> [Required work]: Gather every line in the listing that contains the string "spēkā", and copy each one in full. Matching is case-sensitive.
━━━ Study material
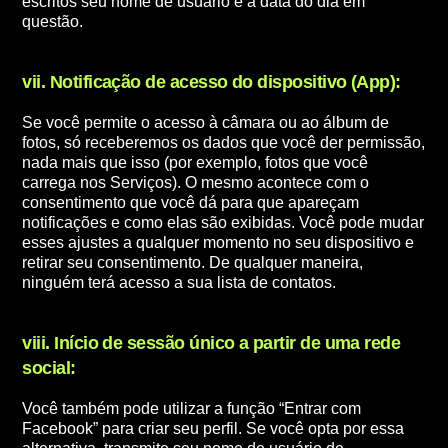
escritos seu nome de usuário e a data do dia em
questão.
vii. Notificação de acesso do dispositivo (App):
Se você permite o acesso à câmara ou ao álbum de
fotos, só receberemos os dados que você der permissão,
nada mais que isso (por exemplo, fotos que você
carrega nos Serviços). O mesmo acontece com o
consentimento que você dá para que apareçam
notificações e como elas são exibidas. Você pode mudar
esses ajustes a qualquer momento no seu dispositivo e
retirar seu consentimento. De qualquer maneira,
ninguém terá acesso a sua lista de contatos.
viii. Início de sessão único a partir de uma rede
social:
Você também pode utilizar a função “Entrar com
Facebook” para criar seu perfil. Se você opta por essa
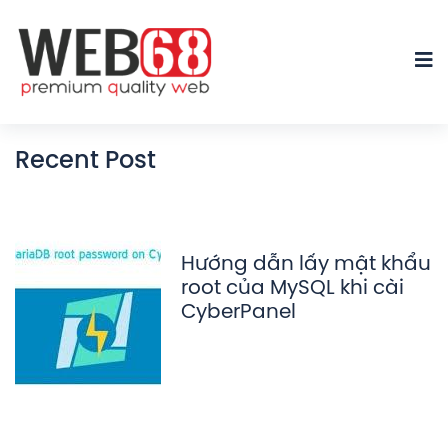
Recent Post
Hướng dẫn lấy mật khẩu
root của MySQL khi cài
CyberPanel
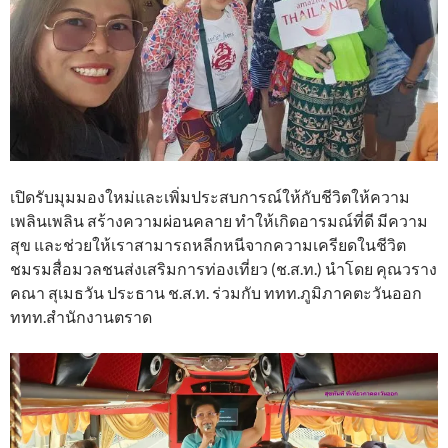
เปิดรับมุมมองใหม่และเพิ่มประสบการณ์ให้กับชีวิตให้ความ
เพลินเพลิน สร้างความผ่อนคลาย ทำให้เกิดอารมณ์ที่ดี มีความ
สุข และช่วยให้เราสามารถหลีกหนีจากความเครียดในชีวิต
ชมรมสื่อมวลชนส่งเสริมการท่องเที่ยว (ช.ส.ท.) นำโดย คุณวราง
คณา สุเมธวัน ประธาน ช.ส.ท. ร่วมกับ ททท.ภูมิภาคตะวันออก
ททท.สำนักงานตราด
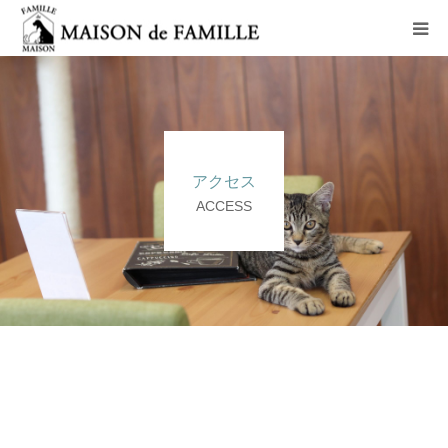
コンセプト
ペットホテル
アクセス
猫里親募集コース
ACCESS
老猫ホーム
アクセス
お問い合わせ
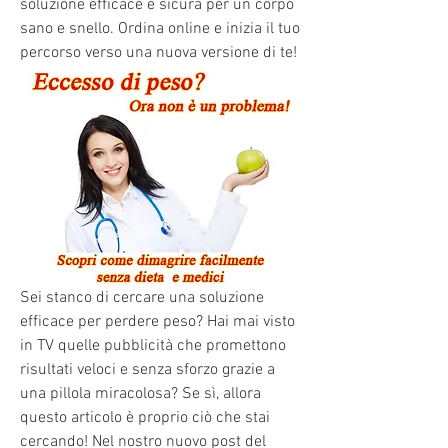
soluzione efficace e sicura per un corpo 
sano e snello. Ordina online e inizia il tuo 
percorso verso una nuova versione di te!
Sei stanco di cercare una soluzione 
efficace per perdere peso? Hai mai visto 
in TV quelle pubblicità che promettono 
risultati veloci e senza sforzo grazie a 
una pillola miracolosa? Se sì, allora 
questo articolo è proprio ciò che stai 
cercando! Nel nostro nuovo post del 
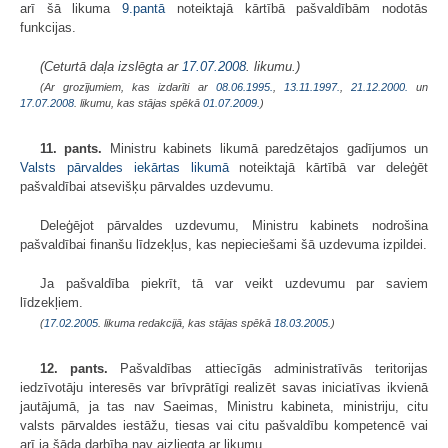
arī šā likuma
9.pantā
noteiktajā kārtībā pašvaldībām nodotās
funkcijas.
(Ceturtā daļa izslēgta ar
17.07.2008
. likumu.)
(Ar grozījumiem, kas izdarīti ar
08.06.1995.
,
13.11.1997.
,
21.12.2000.
un
17.07.2008
. likumu, kas stājas spēkā
01.07.2009.
)
11. pants.
Ministru kabinets likumā paredzētajos gadījumos un
Valsts pārvaldes iekārtas likumā
noteiktajā kārtībā var deleģēt
pašvaldībai atsevišķu pārvaldes uzdevumu.
Deleģējot pārvaldes uzdevumu, Ministru kabinets nodrošina
pašvaldībai finanšu līdzekļus, kas nepieciešami šā uzdevuma izpildei.
Ja pašvaldība piekrīt, tā var veikt uzdevumu par saviem
līdzekļiem.
(
17.02.2005
. likuma redakcijā, kas stājas spēkā
18.03.2005.
)
12. pants.
Pašvaldības attiecīgās administratīvās teritorijas
iedzīvotāju interesēs var brīvprātīgi realizēt savas iniciatīvas ikvienā
jautājumā, ja tas nav Saeimas, Ministru kabineta, ministriju, citu
valsts pārvaldes iestāžu, tiesas vai citu pašvaldību kompetencē vai
arī ja šāda darbība nav aizliegta ar likumu.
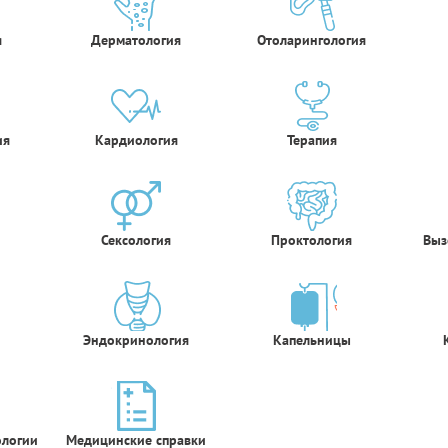
я
Дерматология
Отоларингология
ия
Кардиология
Терапия
Сексология
Проктология
Выз
Эндокринология
Капельницы
ологии
Медицинские справки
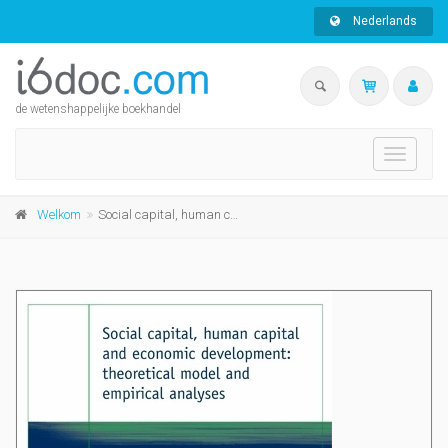
Nederlands
de wetenshappelijke boekhandel
Toggle
navigati
Welkom
Social capital, human capital and economic development: theoretical model and empirical analyses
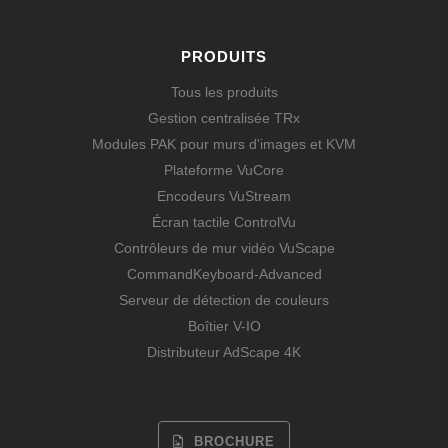
PRODUITS
Tous les produits
Gestion centralisée TRx
Modules PAK pour murs d'images et KVM
Plateforme VuCore
Encodeurs VuStream
Écran tactile ControlVu
Contrôleurs de mur vidéo VuScape
CommandKeyboard-Advanced
Serveur de détection de couleurs
Boîtier V-IO
Distributeur AdScape 4K
BROCHURE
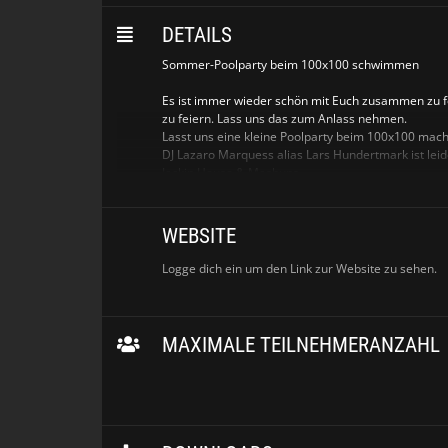
DETAILS
Sommer-Poolparty beim 100x100 schwimmen
Es ist immer wieder schön mit Euch zusammen zu f
zu feiern. Lass uns das zum Anlass nehmen.
Lasst uns eine kleine Poolparty beim 100x100 mach
DJ Lazaro Marquess alias Lars Hundertmark ist lei
Jackin House & Mashups.
Wir starten ab 17:00 pünktlich zum Sonnenuntergang
Party geht bis ca. 22:00.
Bock mal wieder eine schöne Zeit zu haben?Komm vor
WEBSITE
Der Pool DJ:
lazaromarquess.com
&
instagram.com
Logge dich ein um den Link zur Website zu sehen.
MAXIMALE TEILNEHMERANZAHL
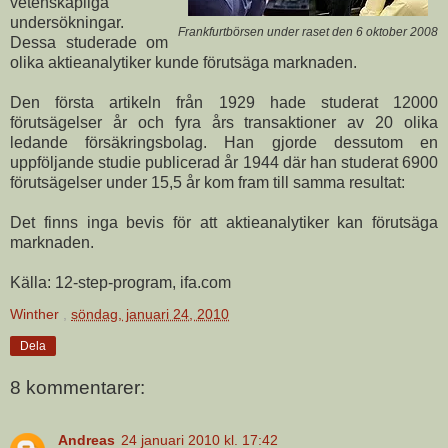
vetenskapliga
undersökningar.
Frankfurtbörsen under raset den 6 oktober 2008
Dessa studerade om
olika aktieanalytiker kunde förutsäga marknaden.
Den första artikeln från 1929 hade studerat 12000
förutsägelser år och fyra års transaktioner av 20 olika
ledande försäkringsbolag. Han gjorde dessutom en
uppföljande studie publicerad år 1944 där han studerat 6900
förutsägelser under 15,5 år kom fram till samma resultat:
Det finns inga bevis för att aktieanalytiker kan förutsäga
marknaden.
Källa: 12-step-program, ifa.com
Winther
,
söndag, januari 24, 2010
Dela
8 kommentarer:
Andreas
24 januari 2010 kl. 17:42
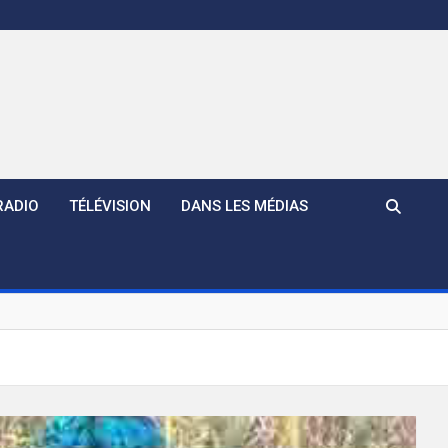
RADIO
TÉLÉVISION
DANS LES MÉDIAS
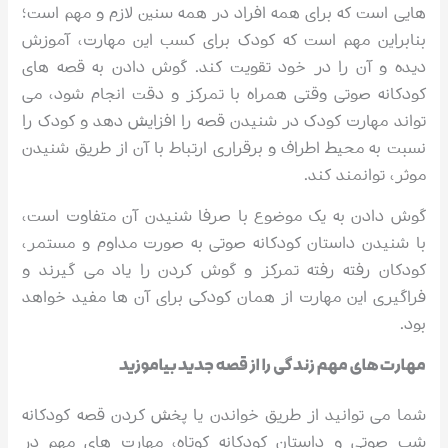
هایی است که برای همه افراد در همه سنین لازم و مهم است؛
بنابراین مهم است که کودک برای کسب این مهارت، آموزش
دیده و آن را در خود تقویت کند. گوش دادن به قصه های
کودکانه صوتی وقتی همراه با تمرکز و دقت انجام شود، می
تواند مهارت کودک در شنیدن قصه را افزایش دهد و کودک را
نسبت به محیط اطراف و برقراری ارتباط با آن از طریق شنیدن
موثر، توانمند کند.
گوش دادن به یک موضوع با صرفا شنیدن آن متفاوت است،
با شنیدن داستان کودکانه صوتی به صورت مداوم و مستمر،
کودکان رفته رفته تمرکز و گوش کردن را یاد می گیرند و
فراگیری این مهارت از همان کودکی برای آن ها مفید خواهد
بود.
مهارت های مهم زندگی را از قصه جدید بیاموزید
شما می توانید از طریق خواندن یا پخش کردن قصه کودکانه
شب صوتی و داستان کودکانه کوتاه، مهارت های مهم در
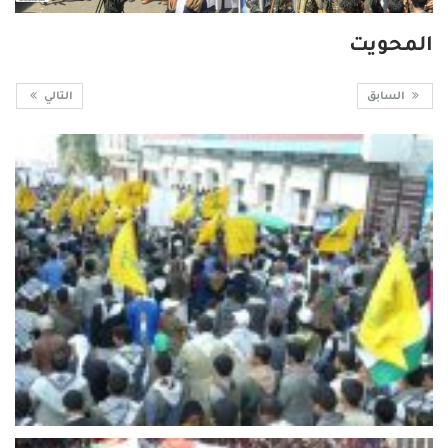
المحويت
السابق
التالي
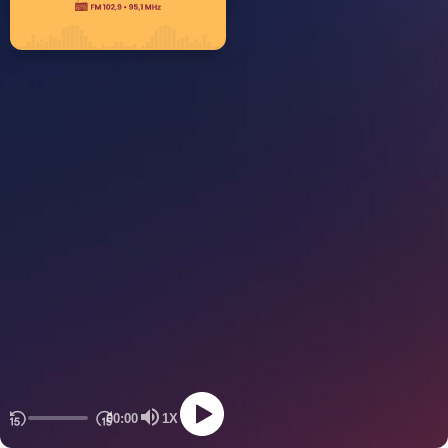
00:00
1X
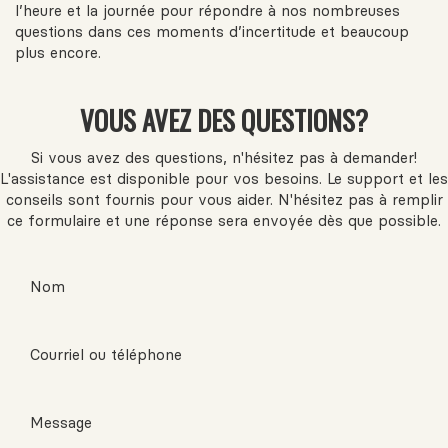
l’heure et la journée pour répondre à nos nombreuses
questions dans ces moments d’incertitude et beaucoup
plus encore.
VOUS AVEZ DES QUESTIONS?
Si vous avez des questions, n'hésitez pas à demander!
L'assistance est disponible pour vos besoins. Le support et les
conseils sont fournis pour vous aider. N'hésitez pas à remplir
ce formulaire et une réponse sera envoyée dès que possible.
Nom
Courriel ou téléphone
Message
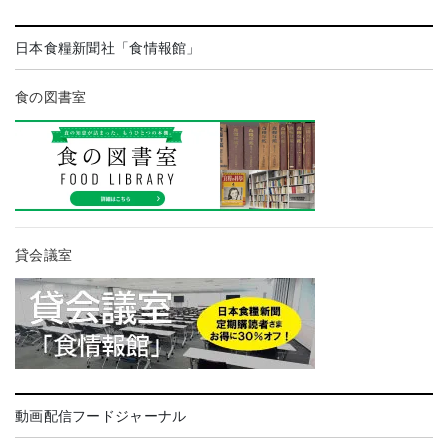
日本食糧新聞社「食情報館」
食の図書室
貸会議室
動画配信フードジャーナル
━━━━━━
> [Your response]:
. likumu, kas stājas spēkā
. likuma redakcijā, kas stājas spēkā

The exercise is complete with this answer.